Des caméras intelligentes vont surveiller nos supermarchés : l'Assemblée nationale a voté, lundi, pour une expérimentation de la vidéosurveillance algorithmique dans les commerces, valable jusqu'à fin 2027.

L'Assemblée nationale autorise les caméras à intelligence artificielle dans les supermarchés pour lutter contre le vol à l'étalage. © as-artmedia / Shutterstock
L'Assemblée nationale autorise les caméras à intelligence artificielle dans les supermarchés pour lutter contre le vol à l'étalage. © as-artmedia / Shutterstock

La France vient officiellement d'ouvrir la porte à l'intelligence artificielle anti-vol dans les commerces du pays. La loi « visant à encadrer l’utilisation par les commerçants d’outils d’analyse vidéo automatique pour lutter contre le vol », portée par le député Rennaissance Paul Midy, a été assez largement adoptée le lundi 16 février à l'Assemblée nationale, même si le texte fait bondir la gauche. Cette loi autorise des algorithmes à analyser en temps réel les images de vidéosurveillance pour détecter des comportements suspects.

Une loi qui vient en soutien des commerçants frappés par le vol à l'étalage

Derrière le texte dont la première version fut déposée il y a près d'un an, il y a d'abord une réalité économique difficile à ignorer. Le vol à l'étalage représenterait jusqu'à 4% des ventes annuelles de certains commerces, alors que leurs marges nettes plafonnent en moyenne à 2% du chiffre d'affaires.
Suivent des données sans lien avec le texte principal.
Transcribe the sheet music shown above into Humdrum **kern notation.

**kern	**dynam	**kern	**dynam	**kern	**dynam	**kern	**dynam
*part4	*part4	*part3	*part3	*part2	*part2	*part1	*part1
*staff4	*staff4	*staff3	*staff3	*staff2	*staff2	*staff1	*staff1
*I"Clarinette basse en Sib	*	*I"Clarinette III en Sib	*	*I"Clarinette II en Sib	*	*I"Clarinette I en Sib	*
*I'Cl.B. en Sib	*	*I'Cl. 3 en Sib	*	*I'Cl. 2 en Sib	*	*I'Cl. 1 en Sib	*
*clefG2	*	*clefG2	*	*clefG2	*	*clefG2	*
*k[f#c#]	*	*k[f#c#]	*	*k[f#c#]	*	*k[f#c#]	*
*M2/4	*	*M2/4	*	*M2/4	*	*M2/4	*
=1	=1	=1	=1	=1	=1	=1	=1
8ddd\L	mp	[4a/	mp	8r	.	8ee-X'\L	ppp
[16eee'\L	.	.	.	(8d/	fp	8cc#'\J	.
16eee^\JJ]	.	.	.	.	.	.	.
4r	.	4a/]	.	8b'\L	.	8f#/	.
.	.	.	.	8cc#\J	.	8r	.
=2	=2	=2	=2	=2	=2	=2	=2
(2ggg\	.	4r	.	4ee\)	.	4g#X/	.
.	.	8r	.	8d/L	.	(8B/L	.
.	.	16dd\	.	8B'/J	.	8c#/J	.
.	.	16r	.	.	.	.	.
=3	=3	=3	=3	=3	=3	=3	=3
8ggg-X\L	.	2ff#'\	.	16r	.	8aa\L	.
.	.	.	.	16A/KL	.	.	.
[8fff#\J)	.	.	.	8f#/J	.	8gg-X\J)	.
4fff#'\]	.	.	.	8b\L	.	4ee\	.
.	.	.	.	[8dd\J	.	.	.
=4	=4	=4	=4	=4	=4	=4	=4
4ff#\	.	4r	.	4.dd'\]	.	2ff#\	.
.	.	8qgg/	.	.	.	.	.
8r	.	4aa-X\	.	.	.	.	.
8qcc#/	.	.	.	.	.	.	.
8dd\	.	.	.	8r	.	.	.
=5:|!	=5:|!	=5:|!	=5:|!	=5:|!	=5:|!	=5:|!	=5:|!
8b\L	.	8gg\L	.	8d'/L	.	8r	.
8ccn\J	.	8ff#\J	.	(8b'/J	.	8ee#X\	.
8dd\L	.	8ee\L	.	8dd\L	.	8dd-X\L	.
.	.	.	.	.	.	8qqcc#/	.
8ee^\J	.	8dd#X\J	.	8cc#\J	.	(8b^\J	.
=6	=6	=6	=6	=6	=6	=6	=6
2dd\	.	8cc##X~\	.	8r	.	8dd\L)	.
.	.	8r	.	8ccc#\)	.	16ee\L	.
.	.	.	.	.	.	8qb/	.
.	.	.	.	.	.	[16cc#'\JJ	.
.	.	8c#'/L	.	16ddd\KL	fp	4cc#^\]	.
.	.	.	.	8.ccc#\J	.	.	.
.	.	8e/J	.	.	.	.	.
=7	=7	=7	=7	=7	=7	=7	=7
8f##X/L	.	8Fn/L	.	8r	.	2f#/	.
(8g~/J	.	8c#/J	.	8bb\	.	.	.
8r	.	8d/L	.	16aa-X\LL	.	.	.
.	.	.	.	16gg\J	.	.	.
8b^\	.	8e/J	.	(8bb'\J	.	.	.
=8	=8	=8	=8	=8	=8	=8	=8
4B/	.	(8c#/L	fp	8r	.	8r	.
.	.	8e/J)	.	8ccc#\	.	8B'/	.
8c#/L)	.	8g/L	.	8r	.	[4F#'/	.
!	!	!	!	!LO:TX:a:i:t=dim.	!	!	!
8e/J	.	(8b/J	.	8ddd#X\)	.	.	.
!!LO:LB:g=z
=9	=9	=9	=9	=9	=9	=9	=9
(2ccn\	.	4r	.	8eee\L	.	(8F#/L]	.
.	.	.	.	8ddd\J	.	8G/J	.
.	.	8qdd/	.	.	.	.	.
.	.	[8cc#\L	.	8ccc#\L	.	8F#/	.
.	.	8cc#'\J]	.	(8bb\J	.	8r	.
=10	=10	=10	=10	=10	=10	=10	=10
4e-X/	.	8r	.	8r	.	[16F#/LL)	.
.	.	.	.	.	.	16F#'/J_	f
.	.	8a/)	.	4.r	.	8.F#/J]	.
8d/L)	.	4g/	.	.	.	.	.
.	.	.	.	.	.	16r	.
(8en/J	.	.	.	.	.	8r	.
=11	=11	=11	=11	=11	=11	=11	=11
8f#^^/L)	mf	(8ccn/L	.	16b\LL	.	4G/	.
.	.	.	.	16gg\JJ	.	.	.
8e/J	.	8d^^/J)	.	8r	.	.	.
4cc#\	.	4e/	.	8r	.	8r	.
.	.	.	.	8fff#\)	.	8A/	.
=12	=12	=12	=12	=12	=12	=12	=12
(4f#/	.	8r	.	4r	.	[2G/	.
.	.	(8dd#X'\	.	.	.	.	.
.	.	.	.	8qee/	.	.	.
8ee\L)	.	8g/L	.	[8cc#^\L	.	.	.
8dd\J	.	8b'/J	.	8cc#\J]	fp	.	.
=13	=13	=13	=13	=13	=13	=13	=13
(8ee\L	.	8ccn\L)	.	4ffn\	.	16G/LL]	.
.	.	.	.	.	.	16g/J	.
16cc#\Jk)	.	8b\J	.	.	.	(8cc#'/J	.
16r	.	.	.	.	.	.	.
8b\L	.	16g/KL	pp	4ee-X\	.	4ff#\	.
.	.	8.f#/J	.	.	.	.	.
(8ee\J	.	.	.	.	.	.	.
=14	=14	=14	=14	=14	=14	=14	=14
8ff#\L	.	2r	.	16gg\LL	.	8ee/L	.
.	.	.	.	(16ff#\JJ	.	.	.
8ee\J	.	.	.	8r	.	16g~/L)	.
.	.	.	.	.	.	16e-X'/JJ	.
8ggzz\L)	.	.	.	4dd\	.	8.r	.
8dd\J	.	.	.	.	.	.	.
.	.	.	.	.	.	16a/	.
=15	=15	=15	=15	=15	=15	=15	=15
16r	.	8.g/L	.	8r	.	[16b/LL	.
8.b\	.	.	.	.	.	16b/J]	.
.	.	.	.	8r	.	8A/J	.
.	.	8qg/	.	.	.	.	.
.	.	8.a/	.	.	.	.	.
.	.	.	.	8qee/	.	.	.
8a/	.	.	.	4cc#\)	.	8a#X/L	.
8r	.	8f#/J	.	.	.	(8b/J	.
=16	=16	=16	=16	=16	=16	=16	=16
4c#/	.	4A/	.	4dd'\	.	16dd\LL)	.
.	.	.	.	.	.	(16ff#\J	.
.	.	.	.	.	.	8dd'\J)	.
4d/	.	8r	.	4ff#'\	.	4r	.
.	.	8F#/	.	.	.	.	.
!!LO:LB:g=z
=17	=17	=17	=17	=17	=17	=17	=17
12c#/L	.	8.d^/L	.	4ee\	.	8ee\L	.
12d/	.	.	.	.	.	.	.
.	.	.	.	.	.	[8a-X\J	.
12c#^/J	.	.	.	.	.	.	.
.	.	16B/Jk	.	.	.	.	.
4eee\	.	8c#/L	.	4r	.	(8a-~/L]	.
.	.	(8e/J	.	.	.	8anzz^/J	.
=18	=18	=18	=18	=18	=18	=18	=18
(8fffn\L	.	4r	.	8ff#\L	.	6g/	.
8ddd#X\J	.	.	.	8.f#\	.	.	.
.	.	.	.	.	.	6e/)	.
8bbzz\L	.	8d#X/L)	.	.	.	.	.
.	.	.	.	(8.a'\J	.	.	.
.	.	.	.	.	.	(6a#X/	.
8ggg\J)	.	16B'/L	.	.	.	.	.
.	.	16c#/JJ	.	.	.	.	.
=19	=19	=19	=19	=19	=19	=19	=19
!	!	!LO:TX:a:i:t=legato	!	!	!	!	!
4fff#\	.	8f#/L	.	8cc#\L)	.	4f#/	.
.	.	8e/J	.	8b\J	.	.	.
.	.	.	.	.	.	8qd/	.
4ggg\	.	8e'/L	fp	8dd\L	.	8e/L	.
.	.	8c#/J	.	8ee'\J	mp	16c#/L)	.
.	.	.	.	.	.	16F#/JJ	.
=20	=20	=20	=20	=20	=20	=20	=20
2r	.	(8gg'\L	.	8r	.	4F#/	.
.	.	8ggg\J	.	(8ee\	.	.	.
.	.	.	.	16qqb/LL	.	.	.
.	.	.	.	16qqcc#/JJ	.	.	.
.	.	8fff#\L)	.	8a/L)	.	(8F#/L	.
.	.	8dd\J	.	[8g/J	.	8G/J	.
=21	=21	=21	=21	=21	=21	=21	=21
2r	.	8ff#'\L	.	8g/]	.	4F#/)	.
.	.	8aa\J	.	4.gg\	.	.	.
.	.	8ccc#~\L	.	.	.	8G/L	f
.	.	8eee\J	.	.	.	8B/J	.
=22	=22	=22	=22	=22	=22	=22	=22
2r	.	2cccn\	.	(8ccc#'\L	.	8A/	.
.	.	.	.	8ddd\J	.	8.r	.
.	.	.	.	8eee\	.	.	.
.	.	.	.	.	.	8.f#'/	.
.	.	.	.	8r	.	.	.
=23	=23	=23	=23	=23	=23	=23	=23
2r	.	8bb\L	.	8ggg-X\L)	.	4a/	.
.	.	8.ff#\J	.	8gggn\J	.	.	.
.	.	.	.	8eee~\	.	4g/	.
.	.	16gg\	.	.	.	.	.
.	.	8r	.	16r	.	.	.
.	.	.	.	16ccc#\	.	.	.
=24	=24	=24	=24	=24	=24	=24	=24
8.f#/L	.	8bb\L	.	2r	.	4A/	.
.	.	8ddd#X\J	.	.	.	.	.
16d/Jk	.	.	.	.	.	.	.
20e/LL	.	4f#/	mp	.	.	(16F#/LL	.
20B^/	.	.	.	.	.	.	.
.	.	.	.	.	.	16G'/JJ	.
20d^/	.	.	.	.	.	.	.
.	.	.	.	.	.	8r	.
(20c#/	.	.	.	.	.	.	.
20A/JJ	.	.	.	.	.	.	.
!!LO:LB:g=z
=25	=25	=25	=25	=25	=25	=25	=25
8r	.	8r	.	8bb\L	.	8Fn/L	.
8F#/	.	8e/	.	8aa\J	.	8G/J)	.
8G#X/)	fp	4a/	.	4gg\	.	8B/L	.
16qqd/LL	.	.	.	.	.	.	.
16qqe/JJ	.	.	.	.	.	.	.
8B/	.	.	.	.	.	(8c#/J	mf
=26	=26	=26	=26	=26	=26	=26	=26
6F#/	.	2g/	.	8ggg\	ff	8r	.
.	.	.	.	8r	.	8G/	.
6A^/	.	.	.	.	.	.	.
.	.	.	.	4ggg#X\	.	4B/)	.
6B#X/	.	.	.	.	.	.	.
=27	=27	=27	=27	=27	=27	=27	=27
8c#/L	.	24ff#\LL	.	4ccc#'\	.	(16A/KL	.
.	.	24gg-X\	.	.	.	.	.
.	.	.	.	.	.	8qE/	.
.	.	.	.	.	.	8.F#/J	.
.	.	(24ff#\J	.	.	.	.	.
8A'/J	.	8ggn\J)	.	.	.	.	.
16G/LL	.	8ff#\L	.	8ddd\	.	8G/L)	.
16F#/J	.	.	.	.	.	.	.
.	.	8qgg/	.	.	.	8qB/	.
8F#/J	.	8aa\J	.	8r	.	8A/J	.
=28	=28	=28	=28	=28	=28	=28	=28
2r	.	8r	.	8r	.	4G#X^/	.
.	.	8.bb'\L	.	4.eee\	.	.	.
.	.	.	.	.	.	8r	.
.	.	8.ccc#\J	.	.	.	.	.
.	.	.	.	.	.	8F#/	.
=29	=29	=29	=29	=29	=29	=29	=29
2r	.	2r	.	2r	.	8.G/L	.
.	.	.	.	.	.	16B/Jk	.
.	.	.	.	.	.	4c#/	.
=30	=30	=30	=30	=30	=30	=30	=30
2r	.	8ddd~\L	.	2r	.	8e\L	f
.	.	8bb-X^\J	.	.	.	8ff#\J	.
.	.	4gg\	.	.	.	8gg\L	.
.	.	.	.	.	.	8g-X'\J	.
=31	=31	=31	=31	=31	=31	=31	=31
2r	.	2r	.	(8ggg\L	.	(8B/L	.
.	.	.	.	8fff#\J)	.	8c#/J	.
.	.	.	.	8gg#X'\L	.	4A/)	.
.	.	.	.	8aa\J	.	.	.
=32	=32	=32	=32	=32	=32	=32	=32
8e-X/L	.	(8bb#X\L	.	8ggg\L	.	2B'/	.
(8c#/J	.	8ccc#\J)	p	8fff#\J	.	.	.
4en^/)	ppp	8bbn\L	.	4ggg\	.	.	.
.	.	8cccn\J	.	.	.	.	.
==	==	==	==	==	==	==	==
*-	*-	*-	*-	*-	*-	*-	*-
Beaucoup travaillent à perte à cause des chapardeurs. Paul Midy, l'élu de l'Essonne à l'origine de la proposition, a déjà répété qu'un vol de 20 euros, quatre fois par semaine, revient à plus de 4 000 euros envolés par an.

L'idée de la proposition de loi est donc d'autoriser les caméras déjà en place dans les commerces à être couplées à un algorithme capable de repérer des comportements suspects en temps réel, comme un produit glissé discrètement dans une poche, des regards furtifs, et d'envoyer une alerte au commerçant. Lui seul décide ensuite quoi faire. L'algorithme signale, il n'accuse pas, et ne peut en aucun cas « fonder par lui-même aucun acte de poursuite », comme le précise le texte de loi. Néanmoins, il peut en être à l'origine.

Ce qui est presque cocasse dans cette histoire, c'est que la technologie existait déjà sur le terrain. Entre 2 000 et 3 000 commerces l'utilisaient selon Paul Midy, sans aucun cadre légal, au grand dam de la CNIL. Certains commerçants ont effectivement pu économiser des milliers d'euros de marchandises, grâce à elle. La loi ne fait donc pas naître une pratique, mais elle tente de rattraper une réalité qui avait pris de l'avance sur le législateur, qui débat sur la question de la vidéosurveillance intelligente depuis de longs mois, même depuis les Jeux de Paris.

La reconnaissance faciale et l'identification biométrique seront interdites

Le texte a été adopté par 60 voix contre 13, avec le soutien de Renaissance, LR, Horizons et du Rassemblement national, et l'abstention du MoDem. À gauche, la pilule ne passe pas. Les socialistes, d'accord pour reconnaître qu'il faut protéger les commerçants, ne veulent pas le faire en méconnaissance des libertés fondamentales. Chez La France insoumise, on évoque un « cauchemar ».

Pour essayer de contenir les craintes, la loi fixe des interdictions explicites. Pas de reconnaissance faciale, pas d'identification biométrique, et les images filmées ne peuvent en aucun cas être réutilisées pour entraîner d'autres algorithmes ou croisées avec des bases de données extérieures. Un être humain doit rester maître du système à tout moment. En somme, l'IA assiste, elle ne décide pas. Il faudra tout de même rester attentif sur les risques de réutilisation de données pour une visée commerciale ou publicitaire.

Le texte doit maintenant franchir l'étape du Sénat. Si les délais s'éternisent, Paul Midy envisage de l'intégrer par amendement dans un futur projet de loi sur la sécurité du quotidien. L'expérimentation court jusqu'à fin 2027, date choisie pour coïncider avec une autre expérimentation de vidéosurveillance algorithmique liée cette fois aux Jeux d'hiver de 2030, qui auront lieu dans les Alpes françaises, si ses organisateurs parviennent enfin à s'entendre.